What this task involves:
Among the lines of the listing below, retype exactly those from the one containing "Dein Monatsabo kannst" through the one containing "Implantation", both included. Do not include pictures.

Records provided:
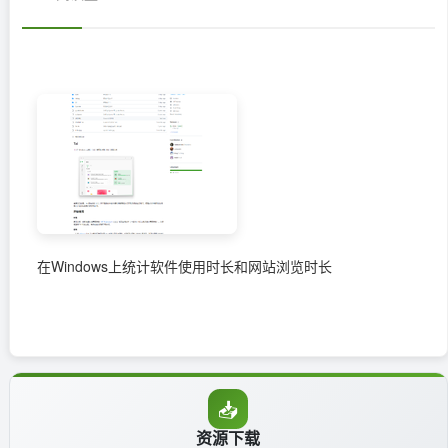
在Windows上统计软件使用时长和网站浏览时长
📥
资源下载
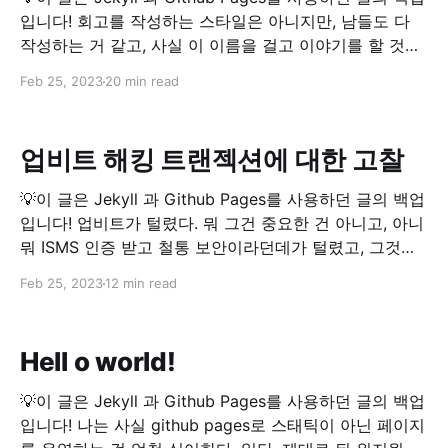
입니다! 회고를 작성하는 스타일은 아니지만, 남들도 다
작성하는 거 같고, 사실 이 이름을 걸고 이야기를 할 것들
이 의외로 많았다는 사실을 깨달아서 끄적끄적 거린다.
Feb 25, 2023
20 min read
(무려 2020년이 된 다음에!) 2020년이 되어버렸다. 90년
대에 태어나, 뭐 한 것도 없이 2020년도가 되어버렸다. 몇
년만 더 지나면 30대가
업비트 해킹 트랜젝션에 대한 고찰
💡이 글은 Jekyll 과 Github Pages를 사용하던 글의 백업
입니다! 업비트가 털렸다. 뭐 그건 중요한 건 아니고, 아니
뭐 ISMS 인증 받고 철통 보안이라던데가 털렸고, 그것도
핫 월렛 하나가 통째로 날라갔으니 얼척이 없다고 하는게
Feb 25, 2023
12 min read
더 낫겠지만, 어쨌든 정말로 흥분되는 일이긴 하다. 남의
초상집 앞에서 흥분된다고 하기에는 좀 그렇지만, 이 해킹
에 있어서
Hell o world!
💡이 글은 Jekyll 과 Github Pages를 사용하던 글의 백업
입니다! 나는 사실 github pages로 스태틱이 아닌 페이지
* * *
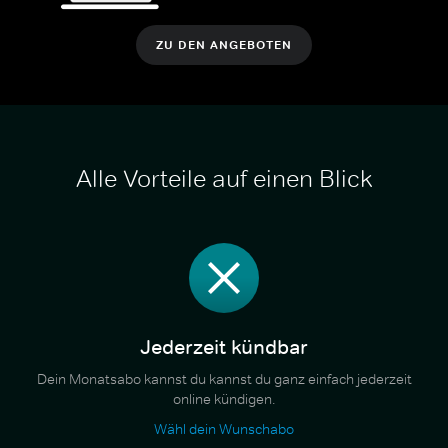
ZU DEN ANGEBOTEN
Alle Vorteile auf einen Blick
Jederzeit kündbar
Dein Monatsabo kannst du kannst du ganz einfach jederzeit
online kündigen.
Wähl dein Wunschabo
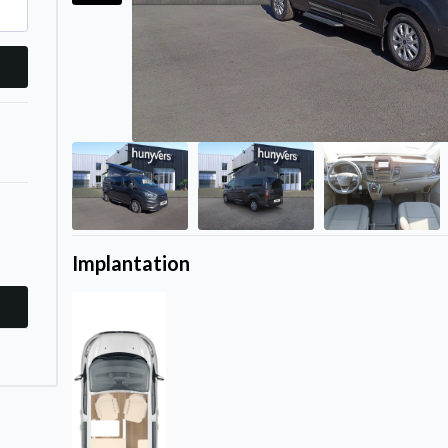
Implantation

Exercise response:
Dein Monatsabo kannst du kannst du ganz einfach jederzeit
online kündigen.
Wähl dein Wunschabo
Implantation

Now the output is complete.